Activity:
Copy out every line of the records below word for word, and leave out the pictures.

Data:
◇ ◇ ◇ ◇ ◇

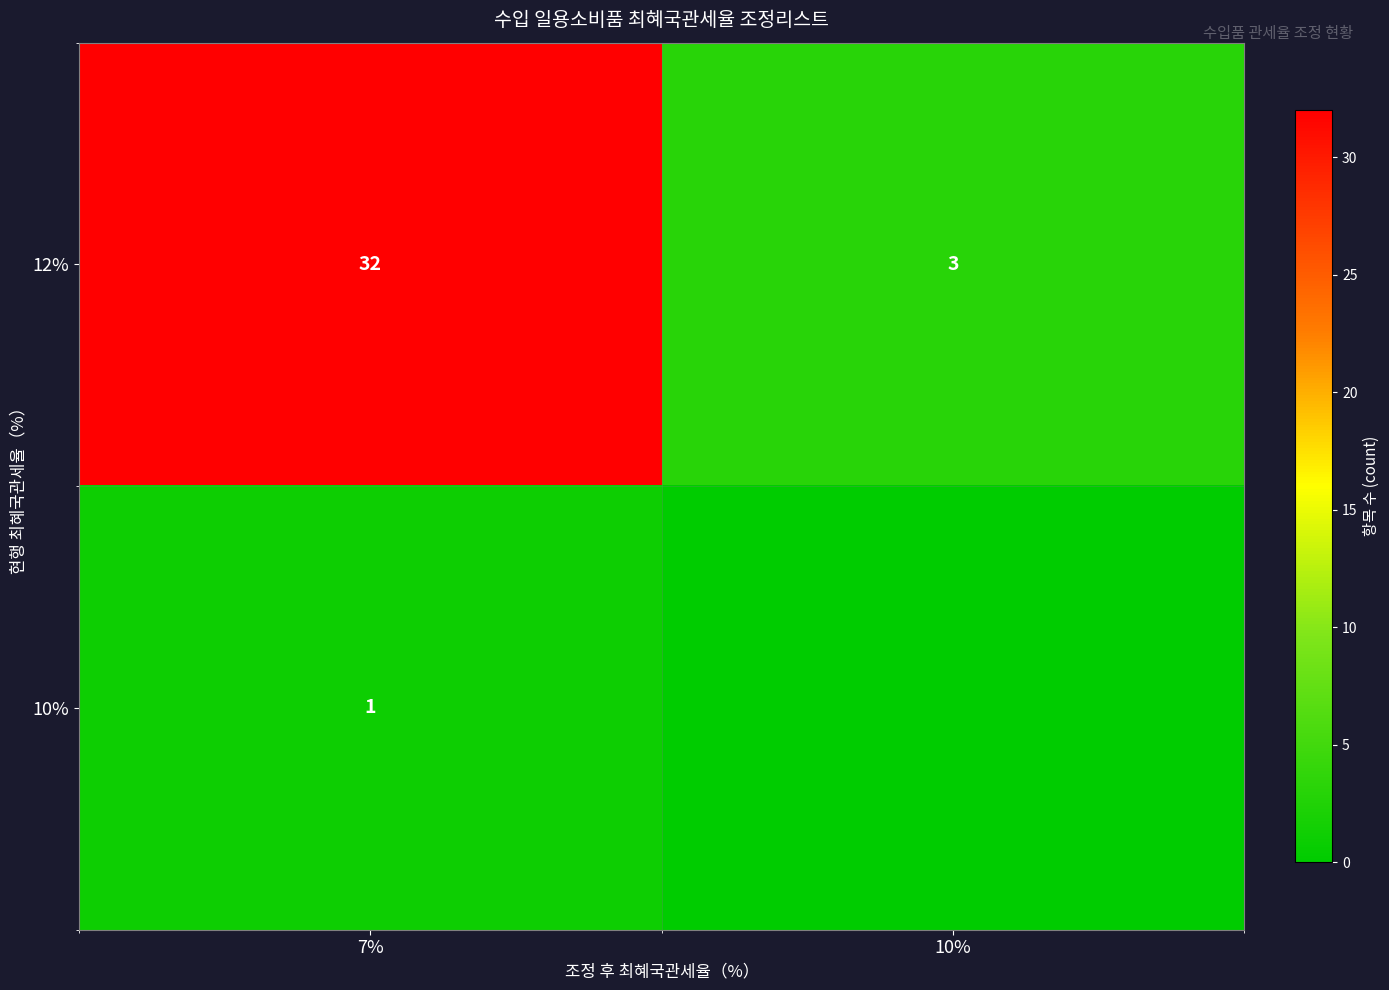

What is the spread (max minus min) of values at 7%?

31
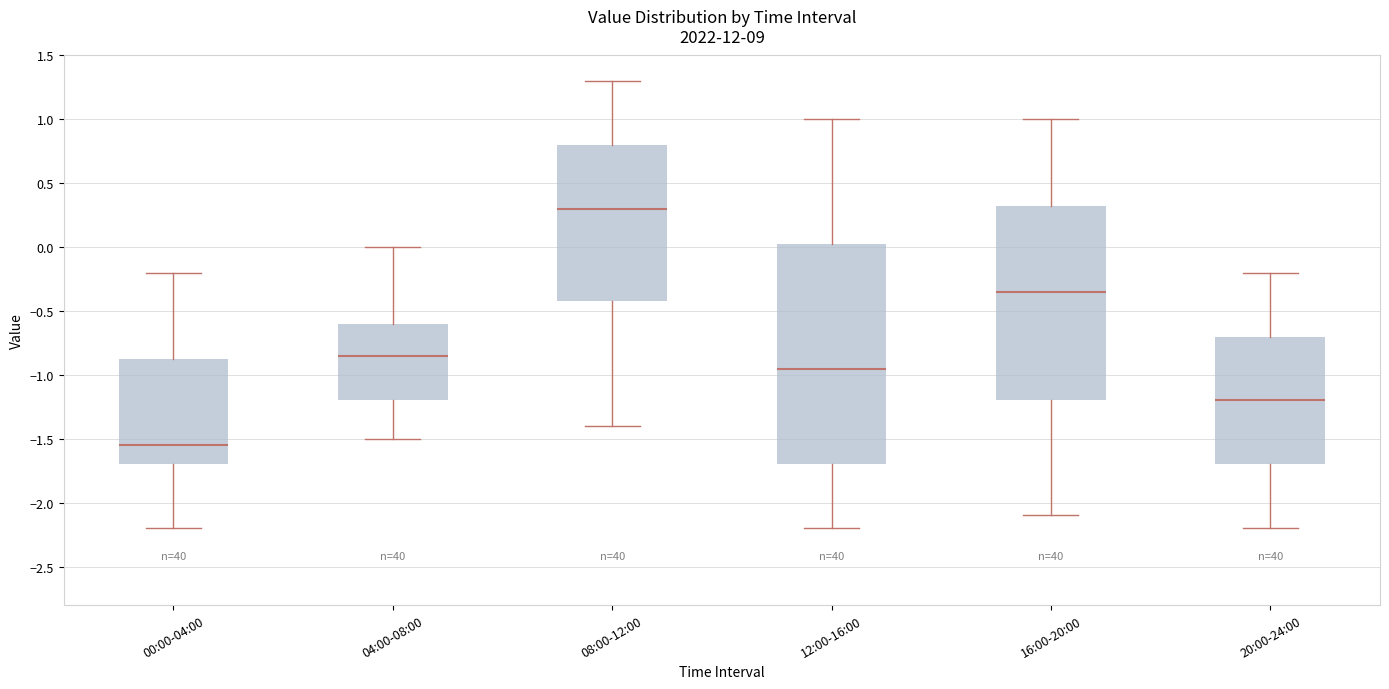

Reading left to right, transcribe this box plot: for each box, give where its median line is, the range the box spans, and where its two whiskers end, as read against the y-axis. The values are not printed on the chart, so give them approximately, as read against the axis.

00:00-04:00: median -1.55, box -1.70 to -0.85, whiskers -2.20 to -0.20
04:00-08:00: median -0.85, box -1.20 to -0.60, whiskers -1.50 to 0.00
08:00-12:00: median 0.30, box -0.40 to 0.80, whiskers -1.40 to 1.30
12:00-16:00: median -0.95, box -1.70 to 0.05, whiskers -2.20 to 1.00
16:00-20:00: median -0.35, box -1.20 to 0.35, whiskers -2.10 to 1.00
20:00-24:00: median -1.20, box -1.70 to -0.70, whiskers -2.20 to -0.20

◇ ◇ ◇ ◇ ◇

Result:
What is the spread (max minus min) of values at 7%?

31

Reading left to right, transcribe this box plot: for each box, give where its median line is, the range the box spans, and where its two whiskers end, as read against the y-axis. The values are not printed on the chart, so give them approximately, as read against the axis.

00:00-04:00: median -1.55, box -1.70 to -0.85, whiskers -2.20 to -0.20
04:00-08:00: median -0.85, box -1.20 to -0.60, whiskers -1.50 to 0.00
08:00-12:00: median 0.30, box -0.40 to 0.80, whiskers -1.40 to 1.30
12:00-16:00: median -0.95, box -1.70 to 0.05, whiskers -2.20 to 1.00
16:00-20:00: median -0.35, box -1.20 to 0.35, whiskers -2.10 to 1.00
20:00-24:00: median -1.20, box -1.70 to -0.70, whiskers -2.20 to -0.20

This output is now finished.